■ **Instructions for the task**
Reproduce every one of the items below word for word, with nothing changed or left out.

■ **Task data**

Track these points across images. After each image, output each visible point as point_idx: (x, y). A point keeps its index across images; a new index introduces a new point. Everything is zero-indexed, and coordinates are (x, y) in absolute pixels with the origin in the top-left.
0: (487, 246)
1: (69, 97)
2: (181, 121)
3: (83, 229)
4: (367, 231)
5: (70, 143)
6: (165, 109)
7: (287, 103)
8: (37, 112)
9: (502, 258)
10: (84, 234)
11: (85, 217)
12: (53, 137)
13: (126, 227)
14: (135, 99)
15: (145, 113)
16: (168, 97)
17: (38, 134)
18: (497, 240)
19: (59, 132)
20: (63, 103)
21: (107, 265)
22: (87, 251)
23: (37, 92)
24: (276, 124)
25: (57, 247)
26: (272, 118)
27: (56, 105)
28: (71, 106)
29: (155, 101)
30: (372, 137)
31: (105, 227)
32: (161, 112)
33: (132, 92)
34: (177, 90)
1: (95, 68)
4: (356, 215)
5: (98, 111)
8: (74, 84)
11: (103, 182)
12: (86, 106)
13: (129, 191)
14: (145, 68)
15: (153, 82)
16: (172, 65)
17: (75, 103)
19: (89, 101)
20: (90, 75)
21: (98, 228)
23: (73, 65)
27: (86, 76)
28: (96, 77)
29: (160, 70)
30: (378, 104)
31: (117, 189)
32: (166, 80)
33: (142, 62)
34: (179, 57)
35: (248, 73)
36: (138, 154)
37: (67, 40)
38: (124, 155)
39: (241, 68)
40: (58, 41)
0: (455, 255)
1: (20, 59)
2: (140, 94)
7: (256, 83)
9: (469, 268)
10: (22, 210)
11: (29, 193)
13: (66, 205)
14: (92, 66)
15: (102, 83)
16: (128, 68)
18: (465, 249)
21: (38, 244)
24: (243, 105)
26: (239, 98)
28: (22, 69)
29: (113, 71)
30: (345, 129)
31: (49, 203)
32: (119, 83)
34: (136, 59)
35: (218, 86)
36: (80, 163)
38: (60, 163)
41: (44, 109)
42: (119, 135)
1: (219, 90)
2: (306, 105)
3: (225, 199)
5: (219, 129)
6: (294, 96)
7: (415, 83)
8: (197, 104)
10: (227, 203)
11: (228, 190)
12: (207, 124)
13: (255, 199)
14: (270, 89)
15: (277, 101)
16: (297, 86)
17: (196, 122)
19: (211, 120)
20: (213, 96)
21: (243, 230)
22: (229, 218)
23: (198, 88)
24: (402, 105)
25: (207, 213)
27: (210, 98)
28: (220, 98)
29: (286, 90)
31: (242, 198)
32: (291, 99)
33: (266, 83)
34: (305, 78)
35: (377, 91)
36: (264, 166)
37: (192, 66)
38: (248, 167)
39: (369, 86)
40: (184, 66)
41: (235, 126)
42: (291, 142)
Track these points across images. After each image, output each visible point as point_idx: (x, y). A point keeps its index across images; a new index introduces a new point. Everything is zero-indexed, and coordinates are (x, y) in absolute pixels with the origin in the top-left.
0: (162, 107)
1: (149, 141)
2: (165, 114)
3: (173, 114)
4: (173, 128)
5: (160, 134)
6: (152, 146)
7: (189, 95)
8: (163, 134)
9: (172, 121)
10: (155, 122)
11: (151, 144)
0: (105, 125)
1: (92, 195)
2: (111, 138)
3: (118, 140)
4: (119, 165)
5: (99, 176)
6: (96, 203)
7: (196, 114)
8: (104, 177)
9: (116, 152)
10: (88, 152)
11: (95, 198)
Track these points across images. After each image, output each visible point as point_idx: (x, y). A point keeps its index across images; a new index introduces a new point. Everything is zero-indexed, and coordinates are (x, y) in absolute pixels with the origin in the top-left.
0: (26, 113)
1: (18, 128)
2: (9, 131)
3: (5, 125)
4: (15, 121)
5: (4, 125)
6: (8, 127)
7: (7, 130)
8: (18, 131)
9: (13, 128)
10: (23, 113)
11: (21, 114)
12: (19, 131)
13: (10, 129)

■ **Exercise output**
Track these points across images. After each image, output each visible point as point_idx: (x, y). A point keeps its index across images; a new index introduces a new point. Everything is zero-indexed, and coordinates are (x, y) in absolute pixels with the origin in the top-left.
0: (487, 246)
1: (69, 97)
2: (181, 121)
3: (83, 229)
4: (367, 231)
5: (70, 143)
6: (165, 109)
7: (287, 103)
8: (37, 112)
9: (502, 258)
10: (84, 234)
11: (85, 217)
12: (53, 137)
13: (126, 227)
14: (135, 99)
15: (145, 113)
16: (168, 97)
17: (38, 134)
18: (497, 240)
19: (59, 132)
20: (63, 103)
21: (107, 265)
22: (87, 251)
23: (37, 92)
24: (276, 124)
25: (57, 247)
26: (272, 118)
27: (56, 105)
28: (71, 106)
29: (155, 101)
30: (372, 137)
31: (105, 227)
32: (161, 112)
33: (132, 92)
34: (177, 90)
1: (95, 68)
4: (356, 215)
5: (98, 111)
8: (74, 84)
11: (103, 182)
12: (86, 106)
13: (129, 191)
14: (145, 68)
15: (153, 82)
16: (172, 65)
17: (75, 103)
19: (89, 101)
20: (90, 75)
21: (98, 228)
23: (73, 65)
27: (86, 76)
28: (96, 77)
29: (160, 70)
30: (378, 104)
31: (117, 189)
32: (166, 80)
33: (142, 62)
34: (179, 57)
35: (248, 73)
36: (138, 154)
37: (67, 40)
38: (124, 155)
39: (241, 68)
40: (58, 41)
0: (455, 255)
1: (20, 59)
2: (140, 94)
7: (256, 83)
9: (469, 268)
10: (22, 210)
11: (29, 193)
13: (66, 205)
14: (92, 66)
15: (102, 83)
16: (128, 68)
18: (465, 249)
21: (38, 244)
24: (243, 105)
26: (239, 98)
28: (22, 69)
29: (113, 71)
30: (345, 129)
31: (49, 203)
32: (119, 83)
34: (136, 59)
35: (218, 86)
36: (80, 163)
38: (60, 163)
41: (44, 109)
42: (119, 135)
1: (219, 90)
2: (306, 105)
3: (225, 199)
5: (219, 129)
6: (294, 96)
7: (415, 83)
8: (197, 104)
10: (227, 203)
11: (228, 190)
12: (207, 124)
13: (255, 199)
14: (270, 89)
15: (277, 101)
16: (297, 86)
17: (196, 122)
19: (211, 120)
20: (213, 96)
21: (243, 230)
22: (229, 218)
23: (198, 88)
24: (402, 105)
25: (207, 213)
27: (210, 98)
28: (220, 98)
29: (286, 90)
31: (242, 198)
32: (291, 99)
33: (266, 83)
34: (305, 78)
35: (377, 91)
36: (264, 166)
37: (192, 66)
38: (248, 167)
39: (369, 86)
40: (184, 66)
41: (235, 126)
42: (291, 142)
Track these points across images. After each image, output each visible point as point_idx: (x, y). A point keeps its index across images; a new index introduces a new point. Everything is zero-indexed, and coordinates are (x, y) in absolute pixels with the origin in the top-left.
0: (162, 107)
1: (149, 141)
2: (165, 114)
3: (173, 114)
4: (173, 128)
5: (160, 134)
6: (152, 146)
7: (189, 95)
8: (163, 134)
9: (172, 121)
10: (155, 122)
11: (151, 144)
0: (105, 125)
1: (92, 195)
2: (111, 138)
3: (118, 140)
4: (119, 165)
5: (99, 176)
6: (96, 203)
7: (196, 114)
8: (104, 177)
9: (116, 152)
10: (88, 152)
11: (95, 198)
Track these points across images. After each image, output each visible point as point_idx: (x, y). A point keeps its index across images; a new index introduces a new point. Everything is zero-indexed, and coordinates are (x, y) in absolute pixels with the origin in the top-left.
0: (26, 113)
1: (18, 128)
2: (9, 131)
3: (5, 125)
4: (15, 121)
5: (4, 125)
6: (8, 127)
7: (7, 130)
8: (18, 131)
9: (13, 128)
10: (23, 113)
11: (21, 114)
12: (19, 131)
13: (10, 129)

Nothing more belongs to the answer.